For Sam Febbraro, having hundreds of employees work from home during the pandemic began with trusting them.
As the executive vice president of Investment Planning Counsel, a Mississauga-based financial planning firm, Febbraro is now leading a workforce of more than 750 financial advisers, all working remotely.
While he describes the past nine months as an emotional “rollercoaster,” Febbraro says his company’s productivity has been.unaffected.
“The core part of our business has not missed a beat,” he said in an interview.
Financial advisers with the company have been embracing technology, Febbraro says, along with finding creative ways to do business, such as driveway meetings with clients.
At the same time, he says company leadership remains focused on advisers’ results, “as opposed to the number of hours you work.”
It’s a success story in the great shift to remote work brought on by the COVID-19 pandemic. But not all employers are willing or able to embrace that shift.
And, legally, they don’t have to.
While the risks front-line workers are facing rightly get the attention of the media and politicians, a quieter struggle is playing out in white-collar workplaces. In fields where working from home is possible, it isn’t always happening, even if employees would prefer it.
Ontario’s Workplace Standards Act does not regulate working from home, but the government does recommend it.
A statement to CBC News from the Ministry of Labour says it “supports the message of having the people of Ontario working from home or remotely, whenever possible.”
Still, many workplaces are permitted to remain open. And if health and safety protocols are being followed, employees are required to come to work.
“The employer can say, quite legally, ‘Come to work or you’re fired for cause for abandoning your job,'” employment lawyer Howard Levitt said in an interview.
Levitt and other employment lawyers tell CBC News that, throughout the pandemic, they have been repeatedly contacted by employers and employees at odds over requests to work from home.
However, Levitt says in the vast majority of these cases, employers who want their staff in the office have been successful at getting their wish.
Levitt says there’s nothing in the law to compel employers to facilitate working from home, so long as regulations such as physical distancing and cleaning protocol are being met.
This sets up a potential for conflict, as an employee may feel unsafe due to the pandemic in general, but their specific workplace is deemed legally safe to attend.
“They’re legitimately worried because they’ve been told by everybody how unsafe it is out there. They have genuine anxiety.

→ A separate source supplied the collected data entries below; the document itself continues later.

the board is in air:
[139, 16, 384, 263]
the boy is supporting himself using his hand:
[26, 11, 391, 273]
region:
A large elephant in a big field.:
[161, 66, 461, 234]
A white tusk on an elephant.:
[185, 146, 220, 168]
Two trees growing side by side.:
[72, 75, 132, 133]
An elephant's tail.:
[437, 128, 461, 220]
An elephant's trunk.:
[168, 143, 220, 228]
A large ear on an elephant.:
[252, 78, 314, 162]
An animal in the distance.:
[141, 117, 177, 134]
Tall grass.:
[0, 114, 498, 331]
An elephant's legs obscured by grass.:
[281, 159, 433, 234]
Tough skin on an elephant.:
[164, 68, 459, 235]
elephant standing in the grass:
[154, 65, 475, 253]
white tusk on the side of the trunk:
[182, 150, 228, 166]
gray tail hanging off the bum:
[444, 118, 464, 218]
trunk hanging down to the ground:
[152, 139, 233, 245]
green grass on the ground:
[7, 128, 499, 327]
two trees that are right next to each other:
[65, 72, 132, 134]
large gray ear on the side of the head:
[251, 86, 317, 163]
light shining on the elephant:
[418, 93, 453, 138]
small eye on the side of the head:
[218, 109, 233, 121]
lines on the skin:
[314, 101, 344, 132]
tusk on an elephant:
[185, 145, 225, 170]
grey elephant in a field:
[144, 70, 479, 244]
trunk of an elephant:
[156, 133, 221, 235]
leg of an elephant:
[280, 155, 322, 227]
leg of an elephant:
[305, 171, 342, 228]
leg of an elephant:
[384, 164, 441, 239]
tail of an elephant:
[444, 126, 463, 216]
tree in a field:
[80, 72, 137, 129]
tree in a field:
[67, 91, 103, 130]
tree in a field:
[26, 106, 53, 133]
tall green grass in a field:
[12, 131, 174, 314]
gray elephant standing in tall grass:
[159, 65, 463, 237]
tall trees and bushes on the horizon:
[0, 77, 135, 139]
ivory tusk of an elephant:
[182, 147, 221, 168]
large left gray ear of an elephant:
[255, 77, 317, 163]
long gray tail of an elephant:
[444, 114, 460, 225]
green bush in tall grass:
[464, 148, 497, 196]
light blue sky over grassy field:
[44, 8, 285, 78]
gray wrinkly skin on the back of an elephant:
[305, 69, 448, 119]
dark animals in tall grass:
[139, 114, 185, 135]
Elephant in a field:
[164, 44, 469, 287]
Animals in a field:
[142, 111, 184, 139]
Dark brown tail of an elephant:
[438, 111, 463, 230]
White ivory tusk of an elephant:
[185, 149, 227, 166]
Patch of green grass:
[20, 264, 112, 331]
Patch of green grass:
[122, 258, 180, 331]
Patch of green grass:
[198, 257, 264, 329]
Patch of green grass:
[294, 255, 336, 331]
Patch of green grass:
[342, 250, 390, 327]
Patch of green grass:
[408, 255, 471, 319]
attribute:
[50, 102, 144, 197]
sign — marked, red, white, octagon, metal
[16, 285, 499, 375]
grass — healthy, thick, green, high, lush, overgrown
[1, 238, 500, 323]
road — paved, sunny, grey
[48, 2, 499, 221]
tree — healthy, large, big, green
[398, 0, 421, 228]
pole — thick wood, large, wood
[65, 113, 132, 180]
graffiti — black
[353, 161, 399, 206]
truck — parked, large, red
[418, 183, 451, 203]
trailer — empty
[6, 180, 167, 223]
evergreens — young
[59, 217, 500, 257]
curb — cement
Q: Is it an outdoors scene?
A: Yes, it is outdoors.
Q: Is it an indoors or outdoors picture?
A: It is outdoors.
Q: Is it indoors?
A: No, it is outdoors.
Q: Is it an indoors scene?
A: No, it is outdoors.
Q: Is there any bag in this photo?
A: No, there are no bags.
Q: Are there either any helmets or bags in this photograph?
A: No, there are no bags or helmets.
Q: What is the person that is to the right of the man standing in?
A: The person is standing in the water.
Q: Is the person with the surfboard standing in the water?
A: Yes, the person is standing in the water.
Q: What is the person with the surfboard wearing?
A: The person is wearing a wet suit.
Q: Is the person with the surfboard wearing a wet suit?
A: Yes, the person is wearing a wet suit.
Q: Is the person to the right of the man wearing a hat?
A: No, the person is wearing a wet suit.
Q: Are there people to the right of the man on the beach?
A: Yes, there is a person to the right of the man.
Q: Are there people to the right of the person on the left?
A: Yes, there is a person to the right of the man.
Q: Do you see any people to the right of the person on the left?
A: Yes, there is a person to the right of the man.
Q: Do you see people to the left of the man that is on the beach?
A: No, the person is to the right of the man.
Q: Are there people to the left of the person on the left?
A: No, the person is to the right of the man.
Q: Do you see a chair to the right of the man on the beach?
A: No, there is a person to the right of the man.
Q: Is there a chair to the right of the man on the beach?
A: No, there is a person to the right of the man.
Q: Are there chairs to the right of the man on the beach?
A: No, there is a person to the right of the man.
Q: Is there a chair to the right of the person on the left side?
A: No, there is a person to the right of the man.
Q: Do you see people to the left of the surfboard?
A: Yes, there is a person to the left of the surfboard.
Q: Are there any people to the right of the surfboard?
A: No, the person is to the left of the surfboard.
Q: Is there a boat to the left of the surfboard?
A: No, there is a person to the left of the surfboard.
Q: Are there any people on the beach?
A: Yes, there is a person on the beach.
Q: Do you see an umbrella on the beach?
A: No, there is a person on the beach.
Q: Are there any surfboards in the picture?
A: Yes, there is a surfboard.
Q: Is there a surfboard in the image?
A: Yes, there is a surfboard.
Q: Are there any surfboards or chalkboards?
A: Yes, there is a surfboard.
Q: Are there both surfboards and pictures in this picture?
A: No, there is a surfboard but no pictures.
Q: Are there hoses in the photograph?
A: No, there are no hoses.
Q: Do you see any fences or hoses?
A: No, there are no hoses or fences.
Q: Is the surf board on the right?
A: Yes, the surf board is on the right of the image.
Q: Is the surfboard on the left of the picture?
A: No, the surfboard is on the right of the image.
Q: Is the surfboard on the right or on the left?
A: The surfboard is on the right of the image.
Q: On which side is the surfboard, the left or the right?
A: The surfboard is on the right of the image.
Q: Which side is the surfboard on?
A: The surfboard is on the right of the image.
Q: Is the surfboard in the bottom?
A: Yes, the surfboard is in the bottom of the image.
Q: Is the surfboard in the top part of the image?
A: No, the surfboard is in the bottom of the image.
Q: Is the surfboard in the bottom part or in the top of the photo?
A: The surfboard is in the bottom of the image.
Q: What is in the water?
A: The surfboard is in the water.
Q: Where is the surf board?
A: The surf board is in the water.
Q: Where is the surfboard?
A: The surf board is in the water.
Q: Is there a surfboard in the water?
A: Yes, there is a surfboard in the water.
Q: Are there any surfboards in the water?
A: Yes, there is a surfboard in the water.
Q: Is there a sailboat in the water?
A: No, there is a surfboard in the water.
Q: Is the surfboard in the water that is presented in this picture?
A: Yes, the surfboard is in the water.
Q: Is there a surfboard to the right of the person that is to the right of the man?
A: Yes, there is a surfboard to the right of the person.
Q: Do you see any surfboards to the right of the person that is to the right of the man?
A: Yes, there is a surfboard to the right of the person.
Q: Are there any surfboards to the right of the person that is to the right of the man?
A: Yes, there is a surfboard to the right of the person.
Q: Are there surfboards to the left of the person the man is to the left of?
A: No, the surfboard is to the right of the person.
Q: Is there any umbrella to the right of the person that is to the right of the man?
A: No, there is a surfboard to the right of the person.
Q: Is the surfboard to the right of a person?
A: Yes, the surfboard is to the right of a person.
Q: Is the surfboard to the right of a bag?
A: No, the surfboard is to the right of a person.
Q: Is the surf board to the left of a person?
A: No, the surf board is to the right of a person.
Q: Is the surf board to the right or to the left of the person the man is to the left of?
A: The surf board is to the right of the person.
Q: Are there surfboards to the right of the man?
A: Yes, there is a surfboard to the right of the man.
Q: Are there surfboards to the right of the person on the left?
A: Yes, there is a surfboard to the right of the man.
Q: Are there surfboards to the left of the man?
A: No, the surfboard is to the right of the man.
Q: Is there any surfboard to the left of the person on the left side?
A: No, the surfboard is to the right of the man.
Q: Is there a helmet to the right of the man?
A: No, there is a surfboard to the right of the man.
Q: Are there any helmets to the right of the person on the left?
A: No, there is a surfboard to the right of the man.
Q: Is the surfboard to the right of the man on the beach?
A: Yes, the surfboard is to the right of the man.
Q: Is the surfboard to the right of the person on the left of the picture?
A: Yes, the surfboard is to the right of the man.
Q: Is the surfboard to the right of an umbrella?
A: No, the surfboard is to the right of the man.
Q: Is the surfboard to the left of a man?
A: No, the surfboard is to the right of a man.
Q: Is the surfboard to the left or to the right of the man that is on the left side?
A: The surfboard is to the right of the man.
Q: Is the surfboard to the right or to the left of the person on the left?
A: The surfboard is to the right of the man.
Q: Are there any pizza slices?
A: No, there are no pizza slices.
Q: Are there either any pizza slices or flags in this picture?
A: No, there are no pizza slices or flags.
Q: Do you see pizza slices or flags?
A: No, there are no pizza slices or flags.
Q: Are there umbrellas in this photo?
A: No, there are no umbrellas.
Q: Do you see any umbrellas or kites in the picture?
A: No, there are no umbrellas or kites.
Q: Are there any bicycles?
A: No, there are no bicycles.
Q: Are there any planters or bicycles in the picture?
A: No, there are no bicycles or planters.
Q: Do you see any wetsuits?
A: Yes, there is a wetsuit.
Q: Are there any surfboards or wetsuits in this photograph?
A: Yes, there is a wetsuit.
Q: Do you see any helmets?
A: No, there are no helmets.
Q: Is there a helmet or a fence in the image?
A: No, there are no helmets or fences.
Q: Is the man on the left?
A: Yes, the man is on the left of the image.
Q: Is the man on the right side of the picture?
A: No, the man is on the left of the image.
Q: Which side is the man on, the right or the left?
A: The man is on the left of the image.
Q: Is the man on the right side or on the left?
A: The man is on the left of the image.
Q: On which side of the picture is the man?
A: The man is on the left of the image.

But the law does not accommodate anxiety, it accommodates safety,” Levitt said.
Managers should be flexible, expert says
Fears about the pandemic may not tip the legal scales in an employee’s favour, but it should carry more weight for bosses trying to keep their staff happy and productive, according to David Zweig, a professor of organizational behaviour at the University of Toronto’s Rotman School of Management.
Zweig says even if a workplace is safe, employers risk alienating their staff by ignoring their concerns, and should be as flexible as possible.
“It really comes down to a manager asking himself or herself: ‘Why do I believe I need this employee next to me in the office?’ Because if you trust your employee, and your employee has demonstrated that they’re working effectively from home, then there really should be no issue with continuing with that arrangement until it’s safe for everyone to go back into the workplace,” Zweig said.
Zweig says bosses may feel some employees need to be in the office in order to ensure their productivity. And he says in these cases, those employees should be dealt with independently.
Zweig says employers and workers can reach compromises, such as partial work from home schedules or digital check-ins, before workplace leaders bring in a blanket policy for the entire office.
Whatever an employer chooses, Zweig says workplace leaders need to back up their policies with sound reasoning.
“Whenever you enact a decision as a leader you need to make sure there’s a lot of justification, evidence and rationale for that decision so people understand it,” he said.
Advice for employees
If an employee feels the workplace is unsafe and cannot reach a solution with the employer, Ontario’s Ministry of Labour will investigate.
Levitt says, in his experience, if an investigator finds violations, the situation is most often resolved by the employer bringing the workplace up to code.
Ben Millard, another Toronto-based employment lawyer, agrees that a workplace safety violation complaint is not a very fruitful legal avenue for employees who want to work from home.
He says many of the situations people contact him about are ultimately resolved informally between the employer and employee.
But Millard says another option for employees who believe they have a legitimate concern about going into the office —such as a medical condition or caring for a vulnerable person — is a challenge of the Ontario Human Rights Code.
“If you have a medical condition and a letter from your doctor, and working from home is a reasonable accommodation, the employer has a duty to consider that,” Millard said in an interview.
“We’ve seen that approach can be successful.”